Не исключаю, что на Райхетра самостоятельно могло упасть что-то сверху. Куда упавшее делось затем – вопрос не ко мне, я на огонёк был приглашён, когда веселье было в разгаре.
Допускаю – уйти из жизни Райхерту помог некий гость…
И тут я прикусил язык. Надеюсь, сделал это незаметно, и на моём лице заминка не отразилась. Как-то вылетело, но именно в тот вечер постороннюю машину у ворот дачи Николая Ивановича я видел. А вылетело потому, что появившийся из неё человек ни машиной, ни прикидом от прочих Николай Иваныча гостей не отличался, и посему я на него внимания не обратил. Во сколько гость Райхерта оставил, не знаю, не видел. Но. К утру ни гостем, ни посторонней машиной не пахло, а Николай Иванович по факту был мёртв. Волей-неволей пришлось перед Рудольфом Петровичем покаяться, машину припомнить. А он и не сердился, даже посочувствовал всему тому, что за истёкший период мне пришлось пережить. И я, ободренный его сочувствием, с благодарностью продолжил разрабатывать перед ним тему гостя. мы с ним углубились в разработку таинственного гостя.
Как это между ними всё могло происходить? Так, значит, гость пришёл. Налили, чокнулись. Налили по второй.
Была ли третья рюмка – об этом сказать ничего не могу, с ответственностью могу подписаться лишь за первые две. Далее неизвестный нам пока злоумышленник (следуя официальной версии, не исключающей отравление) щедрой рукой сыплет что-то в посуду хозяина, принуждает его выпить. А далее по схеме: полюбовавшись содеянным, вытирает подлокотники кресла и финита: прихватив стакан, убегает в окно.
Отсутствие в пепельнице посторонних окурков, о чём бубнил оперативный товарищ, описывая место, ни о чём не говорит. Да, судя по прикусу, окурки «Парламента» безо всякого сомнения принадлежали Райхерту! Но, во-первых, преступник мог вести здоровый образ жизни, не курить. А если и курил, то кто мог ему воспрепятствовать в купе со стаканом забрать и окурки? И пусть по данным той же неугомонной полиции окна на момент осмотра были закрыты, это нас ни в чём не убеждает, в литературе описаны случаи и покруче.
– Интересно, интересно! – более и более увлекаясь моими предположениями, заёрзал на стуле следователь. От полноты чувств даже предложил мне закурить. Но отказался, сказал, что у меня «свои…», хотя на самом деле не курю. Дабы сгладить впечатление от высокомерного отказа, отпил из стакана воды, и с новыми силами продолжил излагать.

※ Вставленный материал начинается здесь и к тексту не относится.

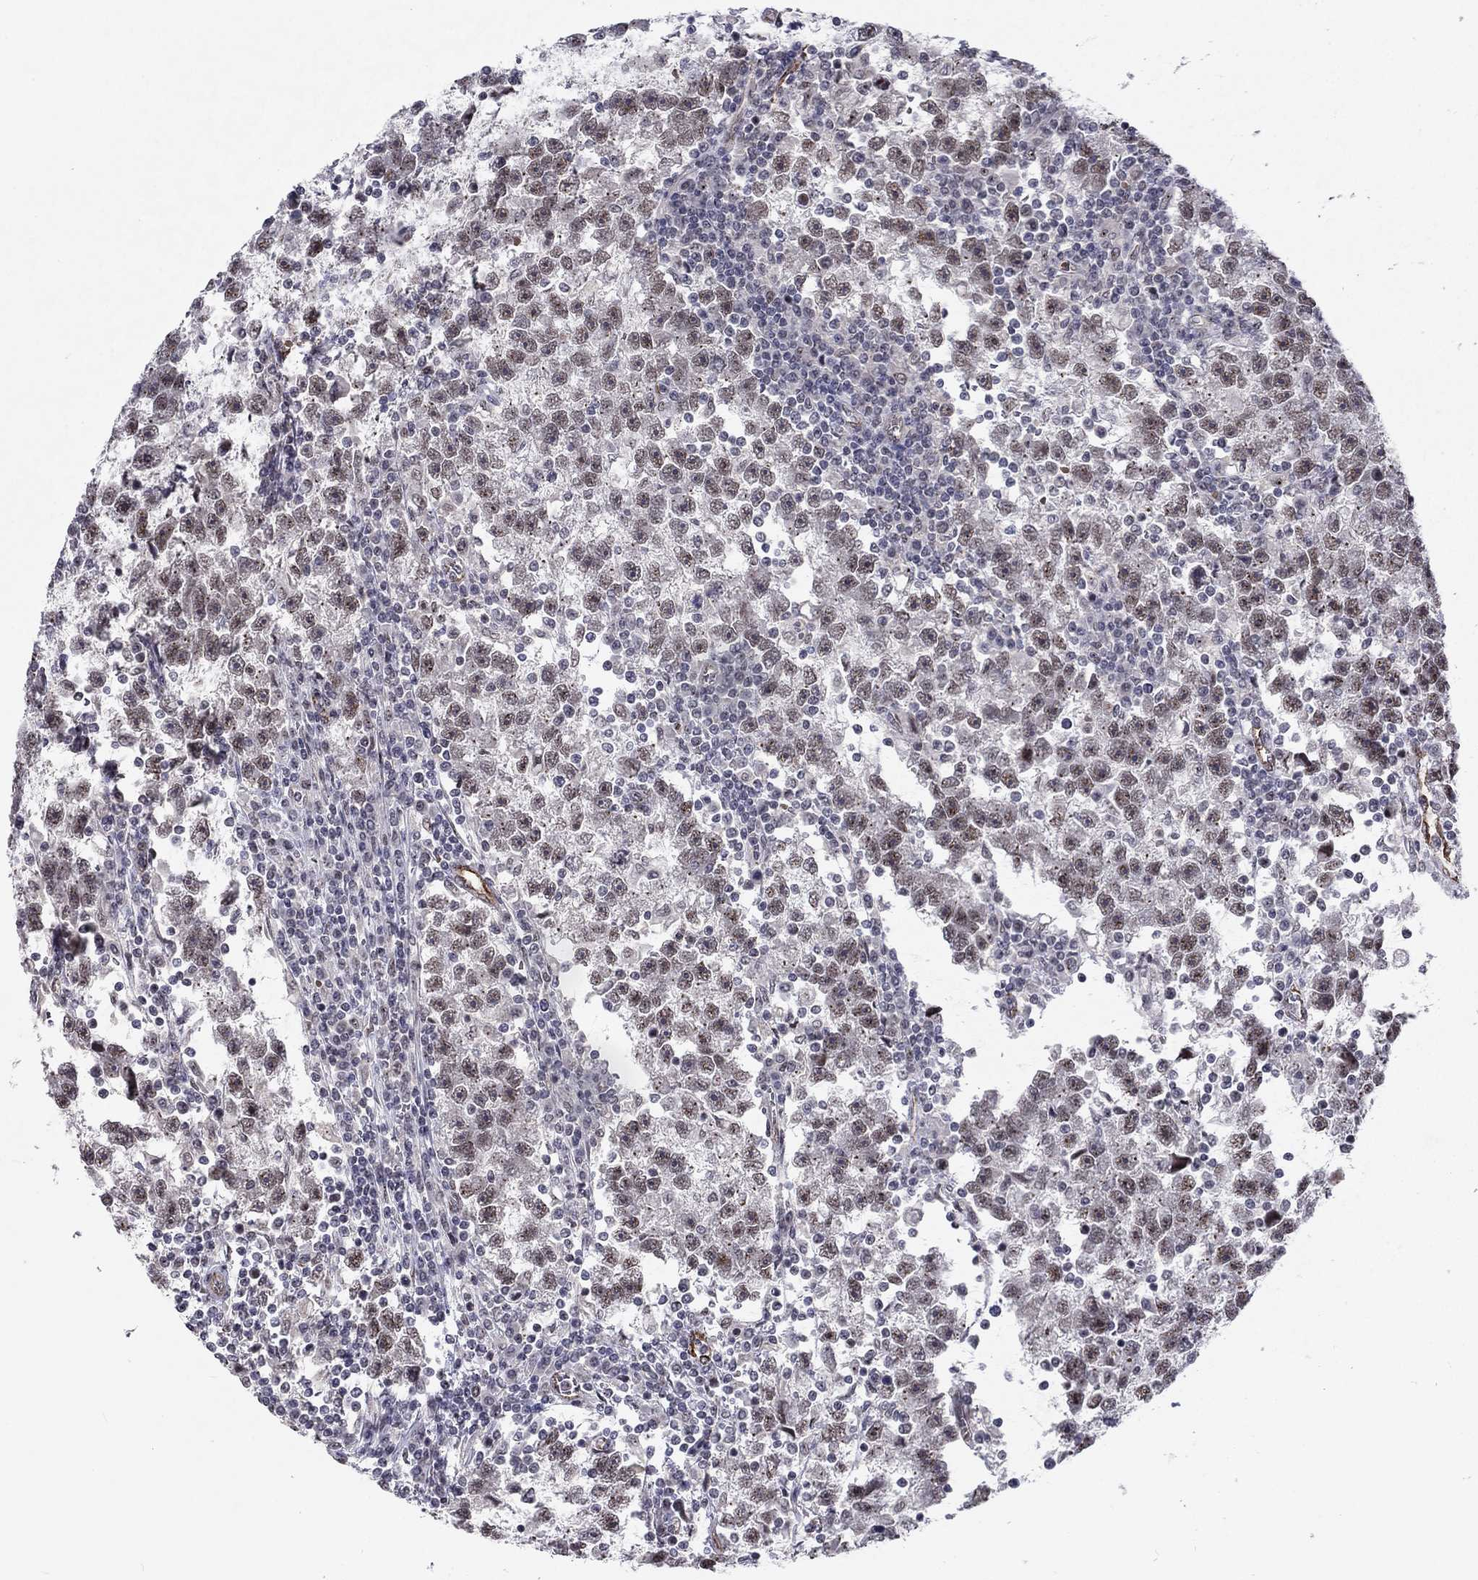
{"staining": {"intensity": "moderate", "quantity": "25%-75%", "location": "nuclear"}, "tissue": "testis cancer", "cell_type": "Tumor cells", "image_type": "cancer", "snomed": [{"axis": "morphology", "description": "Seminoma, NOS"}, {"axis": "topography", "description": "Testis"}], "caption": "Testis cancer stained with a protein marker exhibits moderate staining in tumor cells.", "gene": "ZBED1", "patient": {"sex": "male", "age": 47}}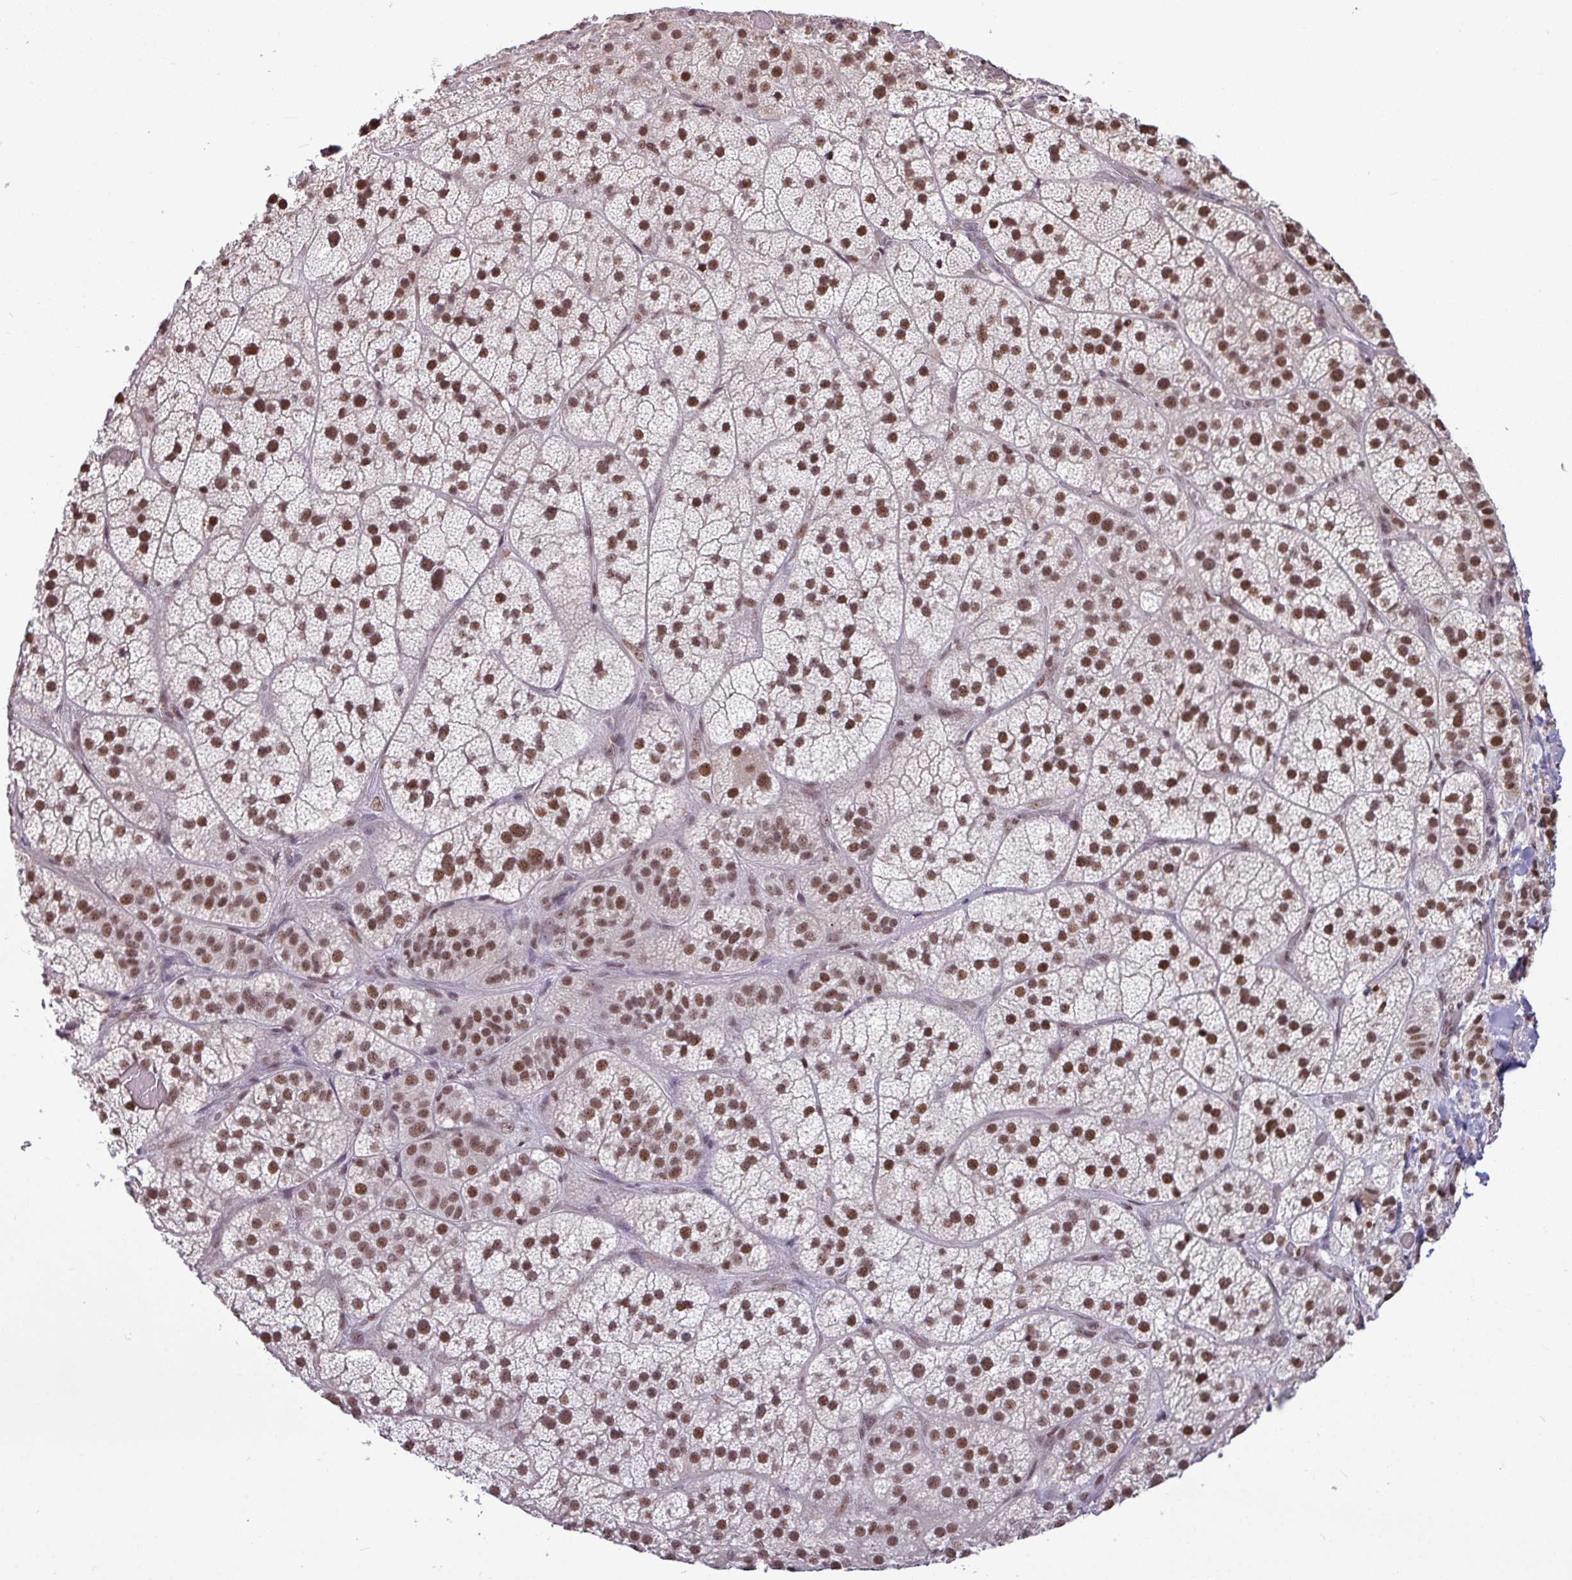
{"staining": {"intensity": "moderate", "quantity": "25%-75%", "location": "nuclear"}, "tissue": "adrenal gland", "cell_type": "Glandular cells", "image_type": "normal", "snomed": [{"axis": "morphology", "description": "Normal tissue, NOS"}, {"axis": "topography", "description": "Adrenal gland"}], "caption": "Immunohistochemical staining of normal human adrenal gland exhibits medium levels of moderate nuclear positivity in about 25%-75% of glandular cells. (Stains: DAB (3,3'-diaminobenzidine) in brown, nuclei in blue, Microscopy: brightfield microscopy at high magnification).", "gene": "TDG", "patient": {"sex": "male", "age": 57}}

Версии были, детективы периодически почитываем. Сложность заключалась в том, что нужно было за собой следить, не увлекаться. Дабы не проболтаться о том, что я уже выудил из старшего их следственной группы майора Мордвинова. Витьку подводить не хотелось. Во-первых, – источник информации: одно неосторожное слово, и на Витьку могут в личном деле что-то неприятное «навесить». Во-вторых, информатор являлся личным моим другом. А то, что теперь приходится варить картошки в два раза больше, так на то он и друг, авось не объест и спального места не пролежит.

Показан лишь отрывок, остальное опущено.